:: Records for this task

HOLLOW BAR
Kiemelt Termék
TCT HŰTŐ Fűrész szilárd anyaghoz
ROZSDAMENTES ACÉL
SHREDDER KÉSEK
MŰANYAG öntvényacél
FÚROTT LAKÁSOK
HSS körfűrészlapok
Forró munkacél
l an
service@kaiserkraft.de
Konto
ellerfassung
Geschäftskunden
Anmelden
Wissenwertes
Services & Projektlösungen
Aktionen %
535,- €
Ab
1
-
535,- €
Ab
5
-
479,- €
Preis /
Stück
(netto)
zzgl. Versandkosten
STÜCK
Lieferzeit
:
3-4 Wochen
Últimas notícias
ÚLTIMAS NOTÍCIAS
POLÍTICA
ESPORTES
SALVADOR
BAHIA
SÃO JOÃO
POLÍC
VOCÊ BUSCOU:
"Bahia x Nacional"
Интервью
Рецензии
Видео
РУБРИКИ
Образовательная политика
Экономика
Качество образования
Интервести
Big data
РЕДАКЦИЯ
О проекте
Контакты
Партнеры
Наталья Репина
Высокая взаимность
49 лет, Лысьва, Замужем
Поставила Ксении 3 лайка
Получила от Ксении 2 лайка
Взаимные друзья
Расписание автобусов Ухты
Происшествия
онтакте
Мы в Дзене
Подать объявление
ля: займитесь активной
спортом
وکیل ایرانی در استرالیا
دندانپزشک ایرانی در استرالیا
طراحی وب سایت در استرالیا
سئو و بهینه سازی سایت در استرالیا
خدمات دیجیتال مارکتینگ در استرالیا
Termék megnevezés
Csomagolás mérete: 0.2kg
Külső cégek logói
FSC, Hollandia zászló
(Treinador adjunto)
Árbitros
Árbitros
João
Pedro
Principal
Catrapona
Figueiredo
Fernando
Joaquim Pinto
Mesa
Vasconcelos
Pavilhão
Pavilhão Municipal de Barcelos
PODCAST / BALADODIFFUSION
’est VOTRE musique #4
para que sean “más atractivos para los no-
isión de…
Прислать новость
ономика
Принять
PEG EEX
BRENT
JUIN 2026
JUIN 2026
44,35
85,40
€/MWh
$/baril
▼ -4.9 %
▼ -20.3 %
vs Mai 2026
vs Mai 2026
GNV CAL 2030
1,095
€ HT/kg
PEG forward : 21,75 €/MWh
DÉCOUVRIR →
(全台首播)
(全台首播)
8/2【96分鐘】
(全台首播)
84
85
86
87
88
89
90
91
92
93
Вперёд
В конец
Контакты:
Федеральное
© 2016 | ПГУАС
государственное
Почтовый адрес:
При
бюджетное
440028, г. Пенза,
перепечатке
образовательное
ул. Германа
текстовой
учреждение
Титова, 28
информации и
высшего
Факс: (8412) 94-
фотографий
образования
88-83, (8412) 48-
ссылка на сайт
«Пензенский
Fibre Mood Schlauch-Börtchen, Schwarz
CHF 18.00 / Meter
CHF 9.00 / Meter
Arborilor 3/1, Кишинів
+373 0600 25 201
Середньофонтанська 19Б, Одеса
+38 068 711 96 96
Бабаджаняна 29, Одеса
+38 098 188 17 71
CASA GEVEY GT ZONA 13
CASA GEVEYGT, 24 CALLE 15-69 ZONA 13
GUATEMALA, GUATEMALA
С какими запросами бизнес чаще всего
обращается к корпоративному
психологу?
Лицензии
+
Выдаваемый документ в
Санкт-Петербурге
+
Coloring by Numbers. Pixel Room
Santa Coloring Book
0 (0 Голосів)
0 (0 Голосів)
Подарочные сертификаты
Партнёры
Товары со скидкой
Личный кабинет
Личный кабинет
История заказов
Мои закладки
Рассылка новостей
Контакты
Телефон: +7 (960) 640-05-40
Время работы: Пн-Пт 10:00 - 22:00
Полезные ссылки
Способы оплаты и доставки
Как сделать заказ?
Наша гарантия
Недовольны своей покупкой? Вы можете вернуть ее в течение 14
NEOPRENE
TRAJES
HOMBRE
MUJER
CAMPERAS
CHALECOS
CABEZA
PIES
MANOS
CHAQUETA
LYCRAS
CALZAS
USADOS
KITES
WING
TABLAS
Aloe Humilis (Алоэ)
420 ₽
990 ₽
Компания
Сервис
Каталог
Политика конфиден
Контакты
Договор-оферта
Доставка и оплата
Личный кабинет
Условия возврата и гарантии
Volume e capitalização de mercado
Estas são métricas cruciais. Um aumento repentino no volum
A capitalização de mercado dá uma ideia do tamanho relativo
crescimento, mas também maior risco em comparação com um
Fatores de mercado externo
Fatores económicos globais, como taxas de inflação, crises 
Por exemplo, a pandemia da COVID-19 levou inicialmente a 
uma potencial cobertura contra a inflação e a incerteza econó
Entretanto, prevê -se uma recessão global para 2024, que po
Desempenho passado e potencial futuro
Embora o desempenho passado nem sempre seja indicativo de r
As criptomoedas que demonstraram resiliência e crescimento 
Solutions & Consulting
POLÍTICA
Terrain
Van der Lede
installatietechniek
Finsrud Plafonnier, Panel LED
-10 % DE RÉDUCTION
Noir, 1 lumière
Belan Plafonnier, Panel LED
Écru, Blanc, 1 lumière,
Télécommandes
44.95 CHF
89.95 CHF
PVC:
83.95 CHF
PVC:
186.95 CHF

::::

▸ **Task item**:
Check each line above for the word "passado" and copy the ones that have it.

▸ **Result below**:
Desempenho passado e potencial futuro
Embora o desempenho passado nem sempre seja indicativo de r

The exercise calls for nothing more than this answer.